● What to produce
Going down the data below, set down exactly the line with "nose: (195, 183)" and each line after it through the line with "right elbow: (206, 165)"; no other lines.

● Supplied material
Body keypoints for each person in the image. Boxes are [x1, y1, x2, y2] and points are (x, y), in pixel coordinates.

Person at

...

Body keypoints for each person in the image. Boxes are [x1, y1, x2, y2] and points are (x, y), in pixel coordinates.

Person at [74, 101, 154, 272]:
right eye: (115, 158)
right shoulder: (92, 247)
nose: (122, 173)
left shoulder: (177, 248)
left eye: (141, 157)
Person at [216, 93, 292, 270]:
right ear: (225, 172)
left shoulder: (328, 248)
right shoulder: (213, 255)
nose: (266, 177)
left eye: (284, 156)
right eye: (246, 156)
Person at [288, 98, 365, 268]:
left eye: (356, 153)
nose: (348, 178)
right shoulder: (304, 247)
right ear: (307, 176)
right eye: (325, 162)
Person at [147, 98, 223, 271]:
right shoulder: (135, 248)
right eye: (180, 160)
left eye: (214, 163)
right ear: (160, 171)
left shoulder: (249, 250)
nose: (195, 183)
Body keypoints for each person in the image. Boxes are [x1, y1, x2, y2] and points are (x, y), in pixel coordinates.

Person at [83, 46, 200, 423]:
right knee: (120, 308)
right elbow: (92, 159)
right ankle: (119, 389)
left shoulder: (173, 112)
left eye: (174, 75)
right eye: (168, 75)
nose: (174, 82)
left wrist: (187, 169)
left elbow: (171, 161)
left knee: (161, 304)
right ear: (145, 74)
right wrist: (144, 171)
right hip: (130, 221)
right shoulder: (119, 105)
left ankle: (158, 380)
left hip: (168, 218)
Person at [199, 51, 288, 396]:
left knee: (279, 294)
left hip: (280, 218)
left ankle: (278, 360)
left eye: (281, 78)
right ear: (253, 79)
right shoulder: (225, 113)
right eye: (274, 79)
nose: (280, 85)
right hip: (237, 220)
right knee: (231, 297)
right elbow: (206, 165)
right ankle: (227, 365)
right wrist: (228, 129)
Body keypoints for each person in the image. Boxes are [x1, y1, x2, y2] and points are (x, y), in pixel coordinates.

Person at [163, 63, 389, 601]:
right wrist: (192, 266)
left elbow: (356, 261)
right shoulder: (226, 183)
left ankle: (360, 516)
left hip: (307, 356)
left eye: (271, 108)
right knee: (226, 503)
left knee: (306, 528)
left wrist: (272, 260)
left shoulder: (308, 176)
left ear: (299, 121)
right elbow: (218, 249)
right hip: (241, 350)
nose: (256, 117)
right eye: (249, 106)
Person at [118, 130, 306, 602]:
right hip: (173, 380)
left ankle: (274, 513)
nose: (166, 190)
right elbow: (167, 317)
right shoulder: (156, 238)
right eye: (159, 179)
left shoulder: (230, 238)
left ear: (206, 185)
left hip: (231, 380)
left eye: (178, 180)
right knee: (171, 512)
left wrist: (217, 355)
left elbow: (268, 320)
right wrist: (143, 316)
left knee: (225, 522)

● Response box
nose: (195, 183)
Body keypoints for each person in the image. Boxes are [x1, y1, x2, y2] and points are (x, y), in pixel coordinates.

Person at [83, 46, 200, 423]:
right knee: (120, 308)
right elbow: (92, 159)
right ankle: (119, 389)
left shoulder: (173, 112)
left eye: (174, 75)
right eye: (168, 75)
nose: (174, 82)
left wrist: (187, 169)
left elbow: (171, 161)
left knee: (161, 304)
right ear: (145, 74)
right wrist: (144, 171)
right hip: (130, 221)
right shoulder: (119, 105)
left ankle: (158, 380)
left hip: (168, 218)
Person at [199, 51, 288, 396]:
left knee: (279, 294)
left hip: (280, 218)
left ankle: (278, 360)
left eye: (281, 78)
right ear: (253, 79)
right shoulder: (225, 113)
right eye: (274, 79)
nose: (280, 85)
right hip: (237, 220)
right knee: (231, 297)
right elbow: (206, 165)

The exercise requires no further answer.